Google just made nuclear history by signing a 25-year deal to revive Iowa's shuttered Duane Arnold Energy Center, marking the latest Big Tech push to secure carbon-free power for AI data centers. The 615MW plant, which closed in 2020, would become the first mothballed nuclear facility ever restarted in the US when it comes back online in 2029.
Google is betting big on nuclear power's comeback, and it's willing to make history to get there. The tech giant just announced a groundbreaking 25-year agreement with NextEra Energy to purchase electricity from the Duane Arnold Energy Center in Iowa - a 615MW nuclear plant that's been sitting idle since 2020. When it fires back up in 2029, it'll mark the first time the US has ever successfully restarted a mothballed nuclear facility.
The timing couldn't be more critical. As AI workloads explode across Google's data centers, the company is facing an energy crunch that renewable sources alone can't solve. "We're enabling the investment to restart the plant and covering costs for the production of energy from Duane Arnold," Google explained in a blog post. The Central Iowa Power Cooperative will snag whatever electricity Google doesn't use, creating a win-win for both the tech giant and local utilities.
This move puts Google squarely in competition with Microsoft, which announced plans last year to help revive a shuttered reactor at Three Mile Island by 2028. Both companies are essentially racing to secure carbon-free baseload power that can run 24/7 - something solar and wind can't deliver consistently for power-hungry AI operations.
The nuclear revival reflects how dramatically the energy landscape has shifted. For decades, nuclear plants struggled to compete with cheap natural gas and falling renewable costs. But as power grids scramble to keep up with growing electricity demand from AI, nuclear's ability to generate massive amounts of clean energy around the clock suddenly looks attractive again.
Duane Arnold first started generating power in 1975 and has been sitting dormant for four years. Getting it operational again won't be simple - the US has never attempted to restart a mothballed nuclear plant, according to Reuters reports. The technical challenges include refurbishing aging equipment, updating safety systems, and navigating complex regulatory approval processes.
But Google argues that reviving old plants beats waiting for new technology. The company calls turning an old power plant back on "the fastest path to unlock large-scale nuclear power to meet AI growth in the near-term." While Google is also working with NextEra and Kairos Power to develop next-generation nuclear reactors, those advanced designs still face lengthy certification and permitting processes that could take a decade or more.
The deal represents more than just Google securing power - it's a bet on nuclear energy's broader comeback. Other tech companies are watching closely as AI workloads continue growing exponentially. The success of these nuclear revival projects could determine whether other shuttered plants across the country get second chances.
For NextEra Energy, partnering with Google provides the financial backing needed to tackle such an ambitious project. Nuclear plant restarts require massive upfront investments with uncertain returns, making tech company partnerships crucial for making the economics work. The 25-year commitment gives NextEra the revenue certainty needed to justify the substantial costs of bringing Duane Arnold back online.
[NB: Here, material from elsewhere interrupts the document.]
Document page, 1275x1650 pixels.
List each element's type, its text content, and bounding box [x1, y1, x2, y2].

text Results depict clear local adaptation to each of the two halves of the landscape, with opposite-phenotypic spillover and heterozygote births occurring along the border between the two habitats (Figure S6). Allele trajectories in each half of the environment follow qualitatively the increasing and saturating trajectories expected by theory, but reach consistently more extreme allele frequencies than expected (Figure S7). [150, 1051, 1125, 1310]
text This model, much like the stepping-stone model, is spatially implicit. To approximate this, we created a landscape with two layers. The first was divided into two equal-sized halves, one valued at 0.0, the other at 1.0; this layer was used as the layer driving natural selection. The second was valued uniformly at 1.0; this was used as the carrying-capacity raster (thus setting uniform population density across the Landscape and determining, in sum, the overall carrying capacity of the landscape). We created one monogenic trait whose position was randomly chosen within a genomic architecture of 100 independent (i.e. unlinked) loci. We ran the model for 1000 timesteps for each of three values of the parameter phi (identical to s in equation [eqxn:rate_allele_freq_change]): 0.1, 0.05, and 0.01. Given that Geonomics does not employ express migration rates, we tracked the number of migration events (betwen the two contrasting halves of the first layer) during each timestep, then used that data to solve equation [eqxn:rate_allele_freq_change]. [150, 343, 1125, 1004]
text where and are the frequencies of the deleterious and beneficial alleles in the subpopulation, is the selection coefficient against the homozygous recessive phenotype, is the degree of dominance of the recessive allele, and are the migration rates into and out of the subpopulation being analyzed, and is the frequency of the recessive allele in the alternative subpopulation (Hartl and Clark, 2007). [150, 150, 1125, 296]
Google's nuclear revival gambit signals a fundamental shift in how Big Tech approaches energy infrastructure. While the company races against Microsoft to secure carbon-free power for AI operations, both are essentially betting that restarting old nuclear plants will prove faster and more reliable than waiting for next-generation reactor designs. If Duane Arnold successfully comes back online in 2029, it could trigger a wave of nuclear revivals across the country as other shuttered facilities suddenly become economically viable again. For an industry that's struggled for decades, AI's insatiable appetite for clean baseload power might just be nuclear energy's long-awaited lifeline.